A chave para o enigma encontra-se nas páginas do “Itinerário” do frade Sebastião Manrique, que visitou o Arracão no início do segundo quartel do Século XVII, mas que nos fornece importantes dados do apogeu desse reino durante a vigência de Min Razagyi (1593-1612), pai de quinze filhos, todos potenciais sucessores. O mais jovem deles, Min Mangri, governava então Chatigão, porto com uma forte componente portuguesa. Manrique designa Min Mangri de “Alemanja”, daí que o filho mais novo varão, Dom Martinho, tivesse ficado com a alcunha “Alemão”. Martinho de Alemão, ou seja, o nosso Dom Martinho de Arracão.
Empenhar-se-iam os agostinhos, influentes na corte de Min Mangri – que dera uma das suas filhas em casamento ao filho do aventureiro Sebastião Gonçalves Tibau – na obra de evangelização da nobreza local. E para o efeito seria destacado frei Rafael de Santa Mónica, o responsável pela conversão de muitos deles. O professor conhece o episódio, embora ande às voltas com o nome do frade, «pois já tenho muitos anos e esqueço-me agora com muita facilidade».

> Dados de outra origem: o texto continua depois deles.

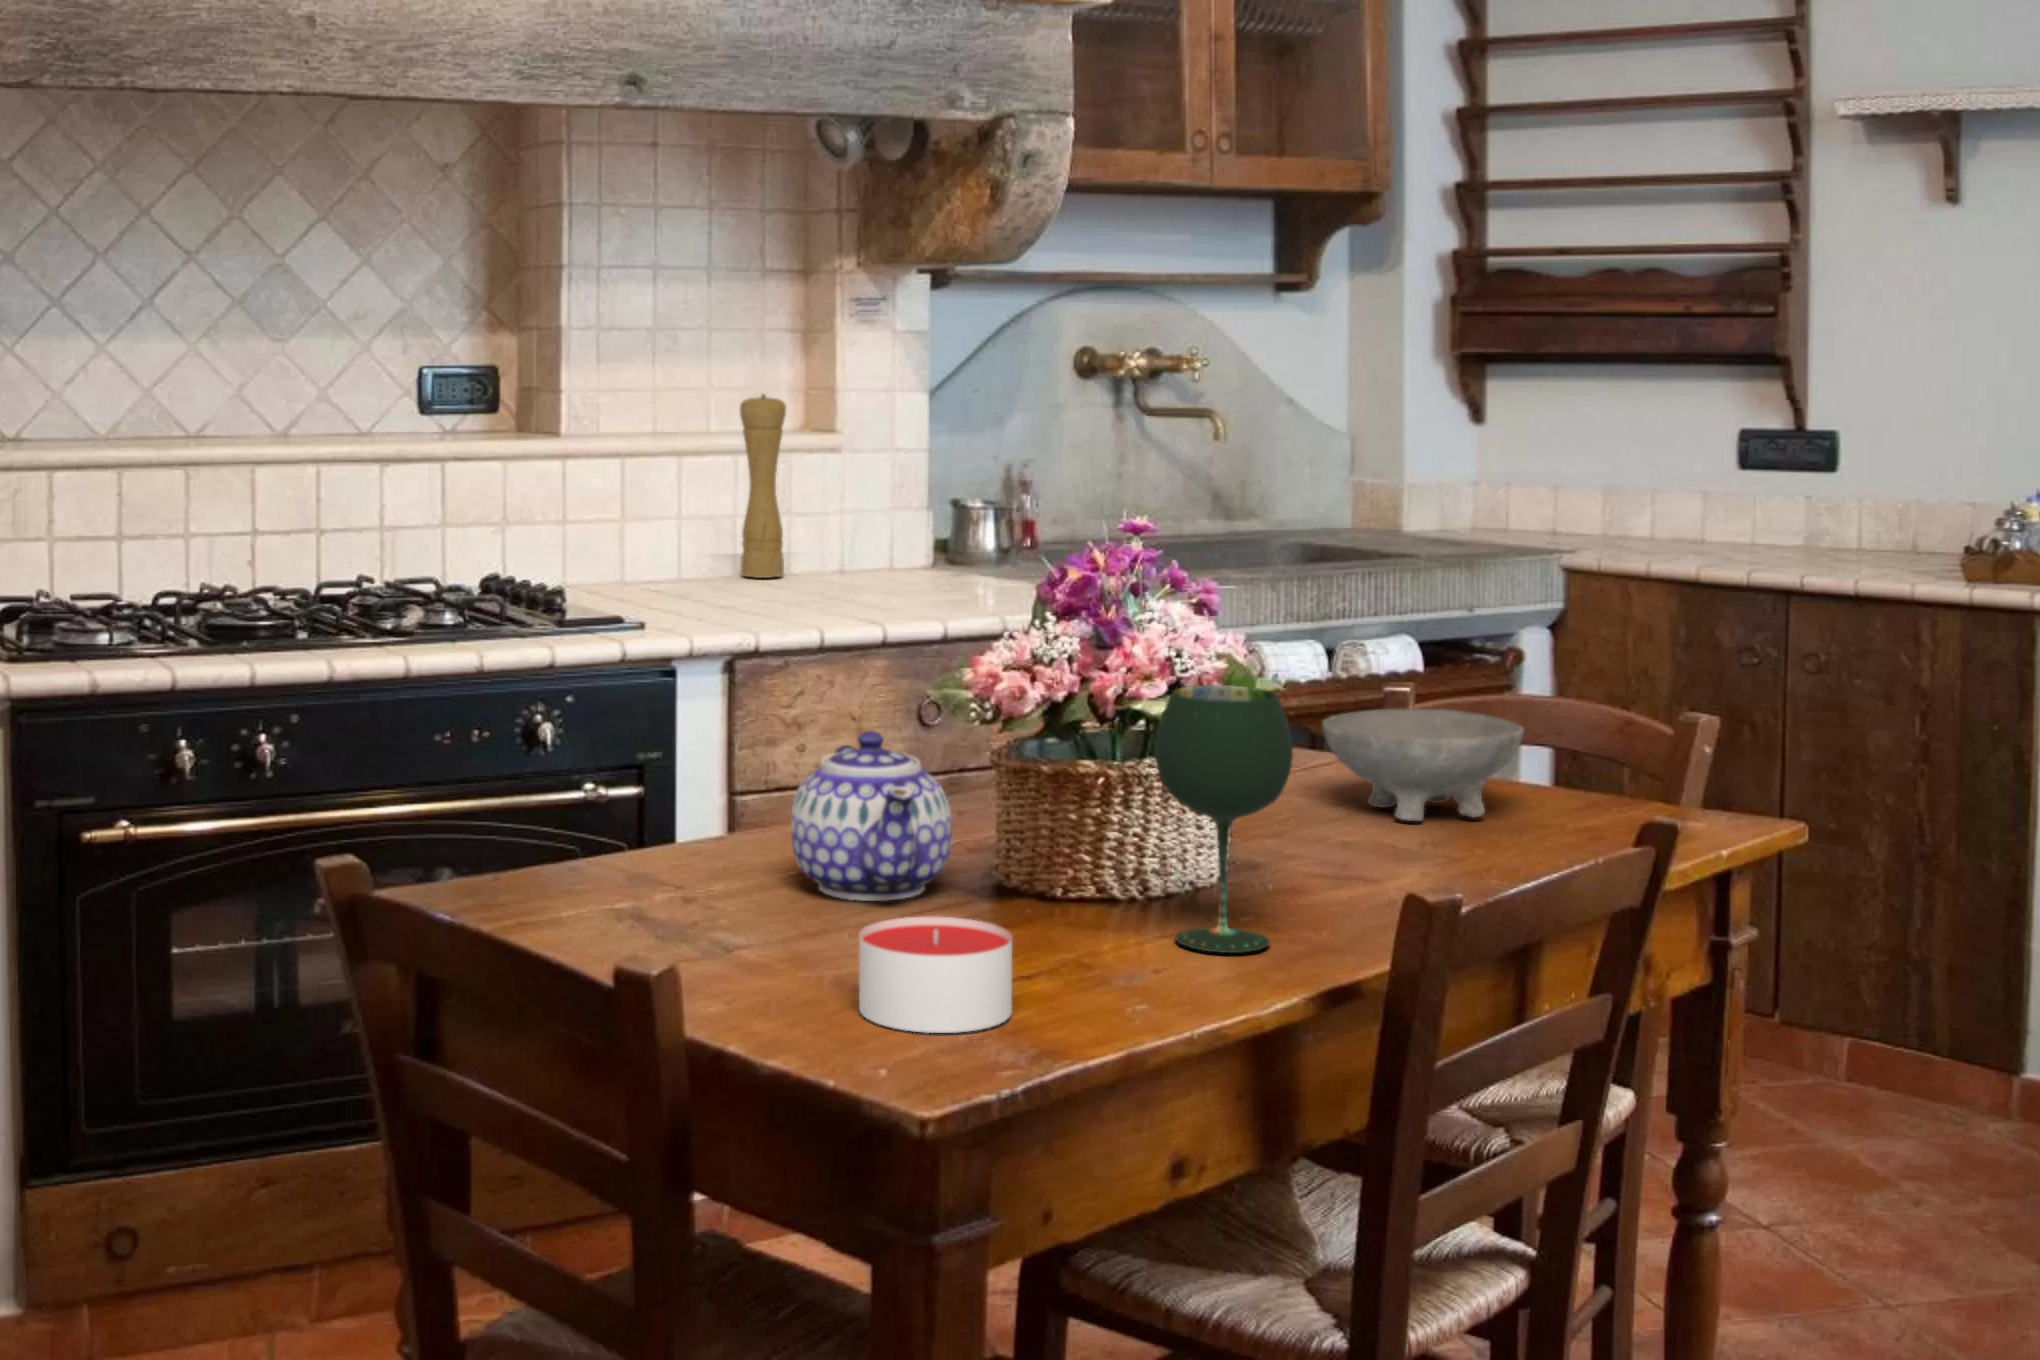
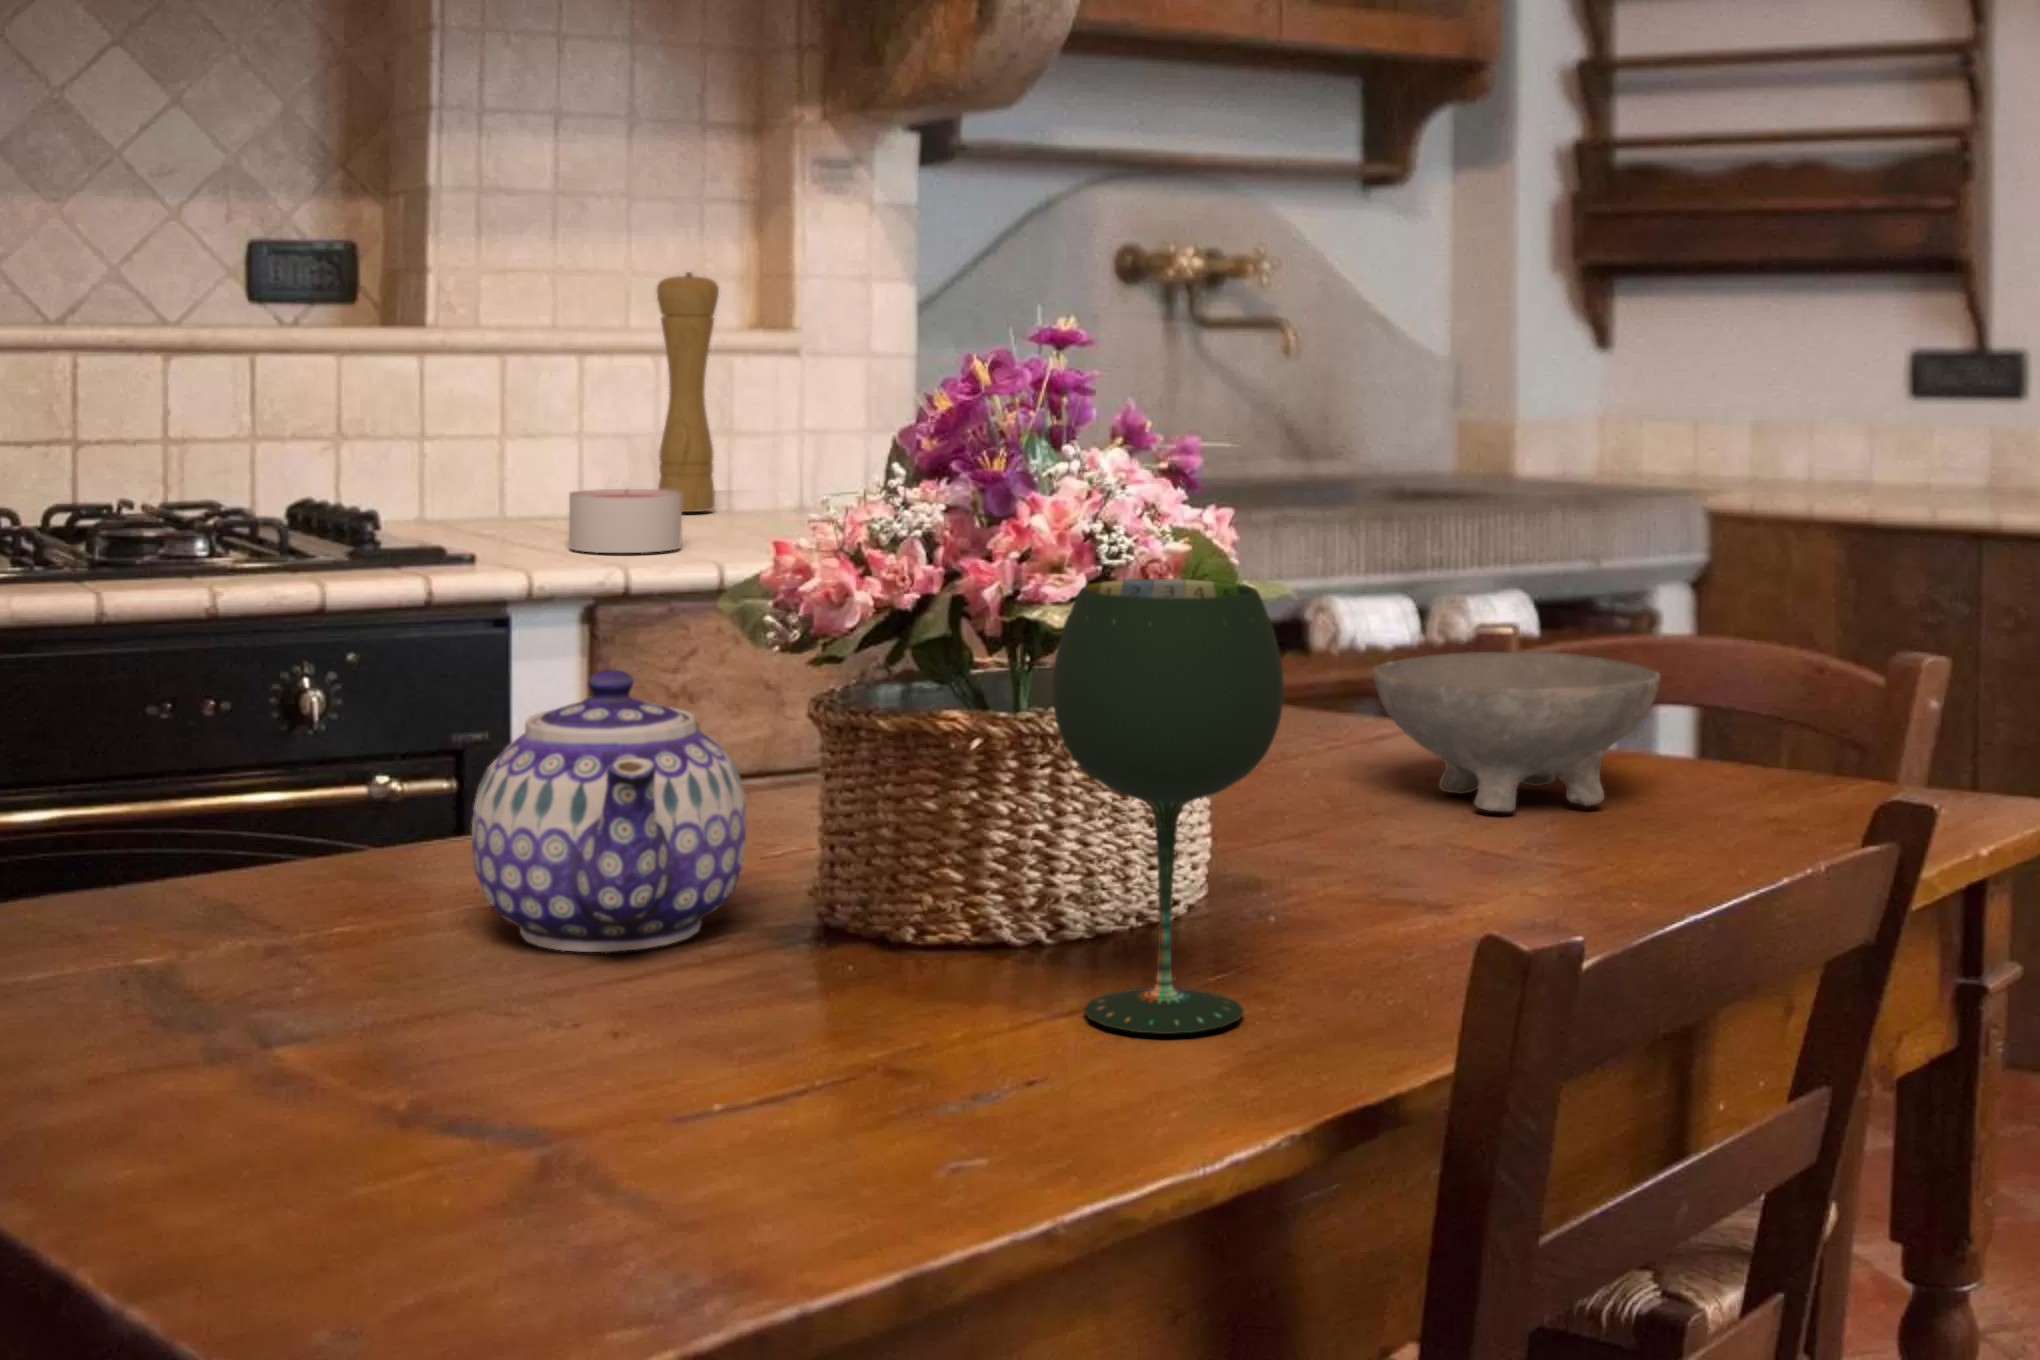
candle: present [859,917,1012,1033] -> present [569,489,682,553]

Em 1612, com a morte de Min Razagyi e ascensão ao trono do seu filho mais velho Min Khamaung, a correlação de forças altera-se e Min Mangri passa a ser considerado um dirigente rebelde aliado dos forasteiros cristãos. Durante o cerco a Chatigão, nesse mesmo ano, pelas forças arracanesas, Min Mangri é morto e frei Rafael refugia-se na vizinha ilha de Sundiva, levando consigo os dois filhos mais novos do deposto governador. Um rapaz de seis anos, entretanto baptizado com nome de Martinho, e uma rapariga de nove anos, de seu nome Petrolina. Em 1614 são transferidos para o convento de São Nicolau, na cidade de Hugli, tendo sido informado do facto o vice-rei D. Jerónimo de Azevedo. Inteirado de todas estas ocorrências, o professor Aung alude uma carta redigida por Dom Martinho aos agostinhos «que sempre tomaram conta dele». E, curiosamente em consonância com a entender de Manuel Lobato, o arracanês lembra algo importante: «Se bem que estas crianças não tenham sido convertidas à força, a educação cristã não deixava grande margem de escolha, não é?». Martinho seria enviado mais tarde para Goa na companhia de frei António de São Vicente, «a pedido do vice-rei Conde de Redondo, para aí completar a sua educação». A partir desse momento a vida do príncipe arracanês sofreria uma mudança radical.